Horizon Scanning

Description

Systematic identification of weak signals, emerging trends, wild cards, and discontinuities across a broad environmental landscape. Originated in military intelligence and defense planning, later adopted by foresight institutions (UK Government Office for Science, Finnish Parliament Committee for the Future). The method scans widely rather than deeply, prioritizing breadth and early detection over precision. It serves as the radar system for foresight work — detecting what is coming before it arrives.

When to Use

  • At the beginning of a foresight exercise, before scenario construction, to generate raw material.
  • When the topic is broad and the relevant signals are dispersed across multiple domains (e.g., space sustainability involves technology, law, economics, ecology, geopolitics).
  • When there is a need to challenge assumptions by surfacing overlooked or counterintuitive developments.
  • When the analyst suspects that the most important factors may not be the most obvious ones.
  • As a periodic monitoring activity to update an ongoing strategic assessment.

How to Apply

  1. Define the scanning scope.

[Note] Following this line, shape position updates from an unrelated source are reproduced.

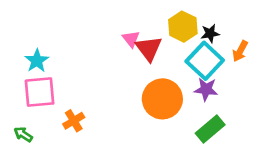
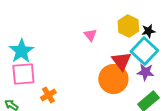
red triangle: (149, 48) -> (121, 61), moved
cyan star: (37, 61) -> (21, 51), size x1.4

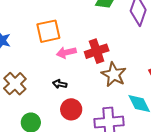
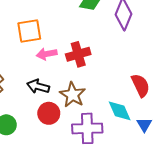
brown star: (114, 75) -> (73, 95), moved
black arrow: (60, 84) -> (38, 86), size x1.5

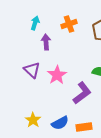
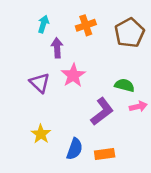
pink star: (57, 75) -> (73, 75), moved
yellow star: (33, 120) -> (41, 134), moved
blue semicircle: (60, 123) -> (75, 149), turned -42

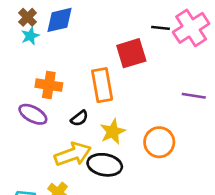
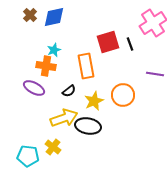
black line: (161, 28) -> (130, 44), moved, turned 64
cyan star: (30, 36) -> (54, 50), moved
orange circle: (159, 142) -> (123, 95), moved

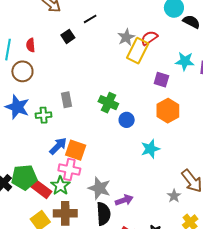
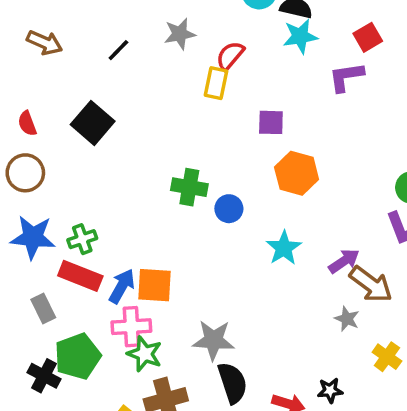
black square: (68, 36) -> (93, 123), moved, size x1.6
gray star: (126, 37) -> (180, 34), moved, turned 30
yellow rectangle: (138, 51) -> (216, 83), size x0.7
cyan star: (185, 61) -> (300, 36), moved
gray rectangle: (66, 100) -> (43, 309), moved
pink cross: (69, 170) -> (131, 327), moved
red rectangle: (40, 188) -> (80, 276), moved
purple arrow: (124, 200) -> (344, 261), moved

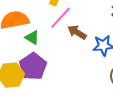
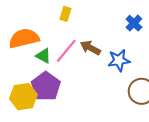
pink line: (61, 18) -> (66, 51), moved

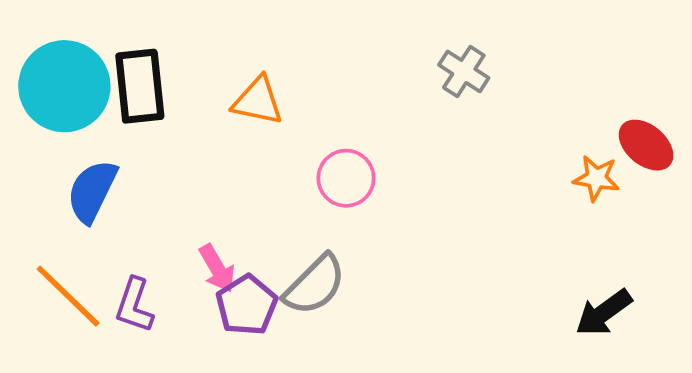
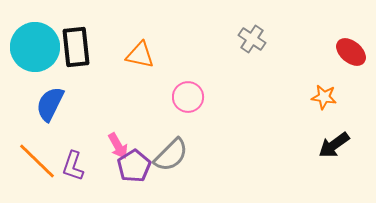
red ellipse: (646, 145) -> (351, 52), moved
black arrow: (604, 313) -> (334, 145), moved

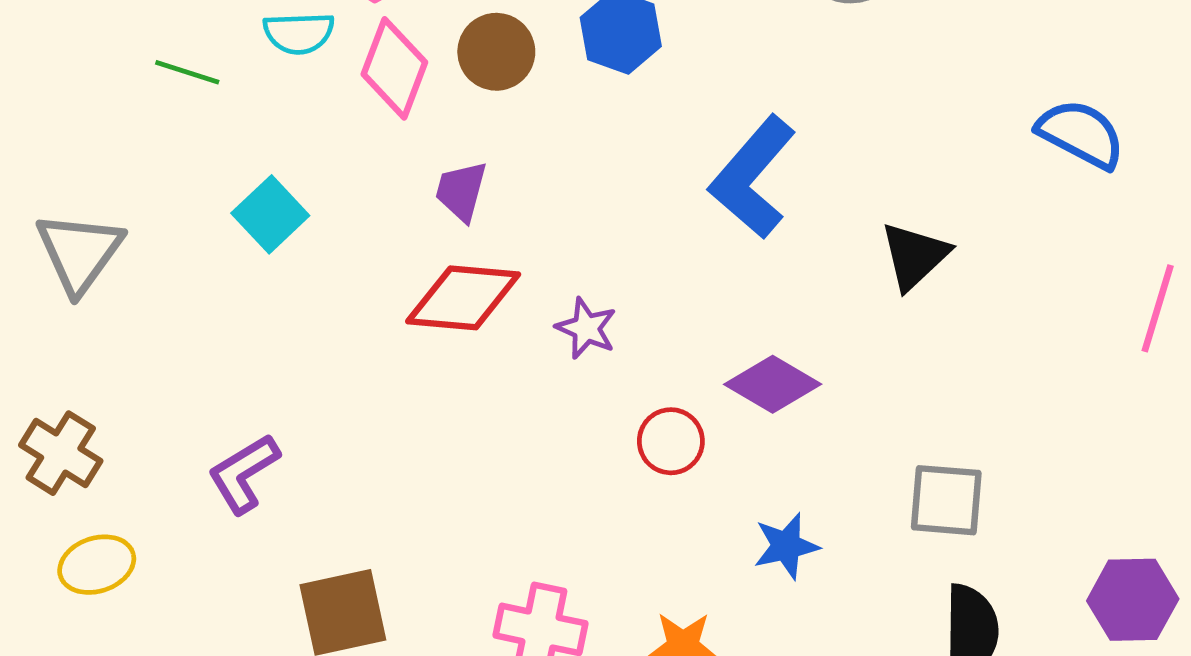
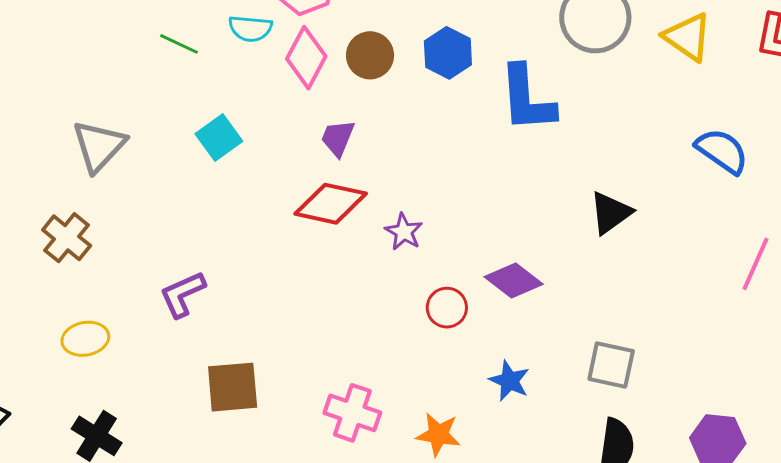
blue L-shape: (752, 177) -> (527, 99), moved, turned -52
brown cross: (61, 453) -> (67, 238), moved
blue star: (786, 546) -> (509, 381), turned 30

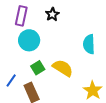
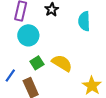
cyan semicircle: (89, 44) -> (84, 21), moved

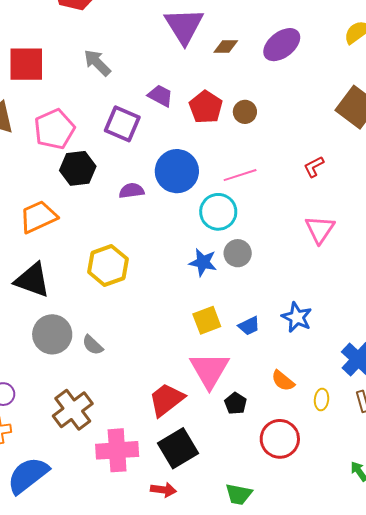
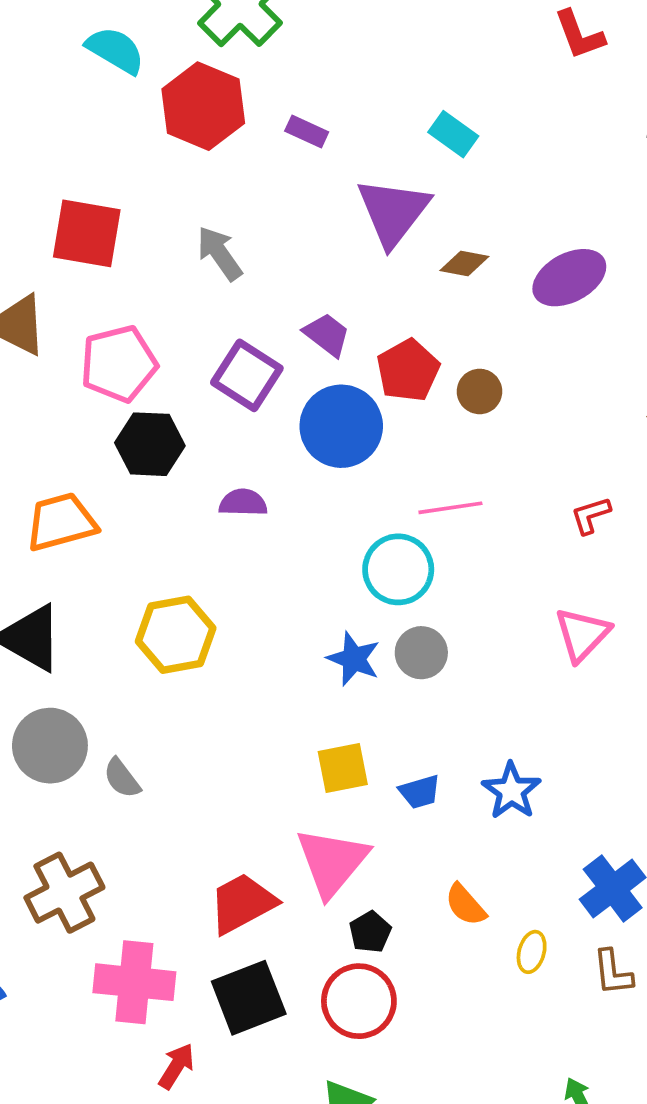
blue circle: (177, 171) -> (341, 426), moved
red circle: (280, 439) -> (359, 1001), moved
red arrow: (163, 490) -> (176, 1066), moved, turned -75

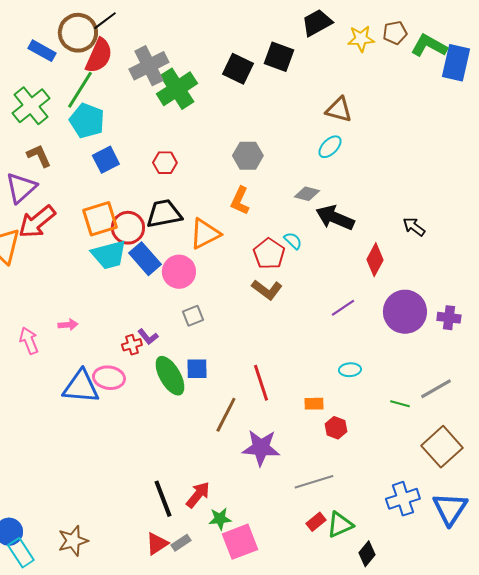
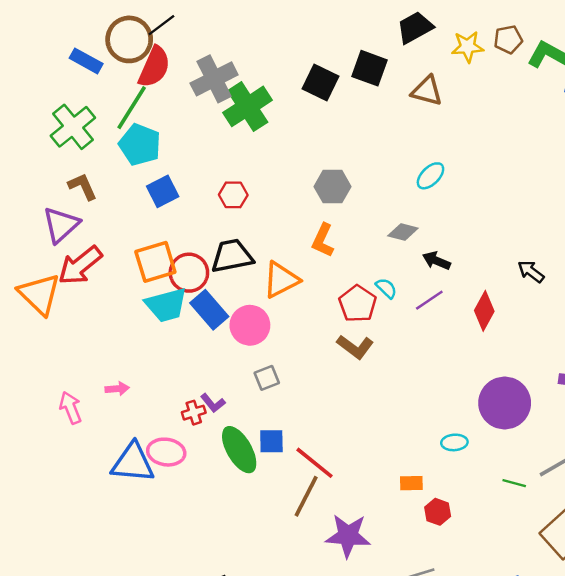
brown triangle: (339, 110) -> (427, 91), moved
black arrow: (335, 218) -> (436, 261), size x0.6
purple line: (343, 308) -> (429, 300), moved
purple circle: (405, 312) -> (505, 403), moved
red line: (261, 383) -> (314, 463), moved, turned -33

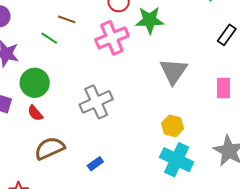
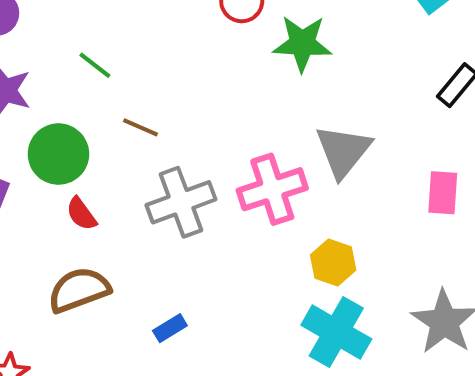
brown line: (67, 19) -> (140, 127), moved
pink cross: (112, 38) -> (272, 189), moved
red semicircle: (35, 113) -> (81, 214), moved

Specify the topic domain, geographic breadth, and time horizon. Decide whether the scan is 360-degree (all domains) or targeted (specific sectors).
  2. Establish scanning categories. Use a structured framework (e.g., STEEP: Social, Technological, Economic, Environmental, Political) to ensure no domain is missed. Add domain-specific categories as needed (e.g., Legal/Regulatory for space topics).
  3. Collect signals. Gather data points from diverse sources: academic papers, patents, policy documents, industry reports, news, social media, expert interviews. Prioritize heterogeneous sources to avoid echo chambers.
  4. Classify each signal. For each item, determine: Is it a weak signal (isolated, ambiguous, possibly important), an emerging trend (pattern forming, direction visible), a wild card (low probability, high impact), or a known trend (established, widely recognized)?
  5. Assess signal strength and relevance. Rate each signal on: novelty, potential impact on the topic, speed of development, degree of uncertainty. Flag signals that appear in multiple independent sources.
  6. Cluster and map signals. Group related signals into thematic clusters. Map them on an impact-vs-uncertainty matrix or a timeline to visualize the landscape.
  7. Identify key implications. For the highest-impact clusters, write brief implication statements: “If this signal strengthens, it could mean X for Y.” These become inputs for scenario planning or trend analysis.
  8. Document and update. Create a living signal database that can be revisited and updated as new information emerges.

Key Dimensions

  • Signal type — weak signal, emerging trend, wild card, established trend
  • STEEP+ domains — Social, Technological, Economic, Environmental, Political, Legal
  • Signal strength — number of independent sources, consistency, corroboration
  • Novelty — how new and unexpected the signal is
  • Potential impact — magnitude of consequences if the signal materializes
  • Speed of development — how quickly the signal could become a dominant force
  • Cross-domain interactions — signals from one domain that amplify or dampen signals in another

Expected Output

  • A structured signal inventory (table or database) with classification, source, and assessment for each signal.
  • A signal map (impact-vs-uncertainty matrix or cluster visualization).
  • A shortlist of highest-priority signals and wild cards with brief implication statements.
  • Recommended signals to monitor over time (watchlist).

Limitations

  • Breadth comes at the cost of depth: horizon scanning identifies signals but does not deeply analyze them.
  • High noise-to-signal ratio: most collected items will turn out to be irrelevant.
  • Vulnerable to source bias: if scanning sources are homogeneous, blind spots persist.
  • Wild cards are by definition hard to detect — the method can systematize the search but cannot guarantee discovery.
  • Requires regular updating; a one-time scan decays rapidly in fast-moving domains like space technology.
  • Weak signals are inherently ambiguous — analysts may over-interpret or under-interpret them depending on prior beliefs.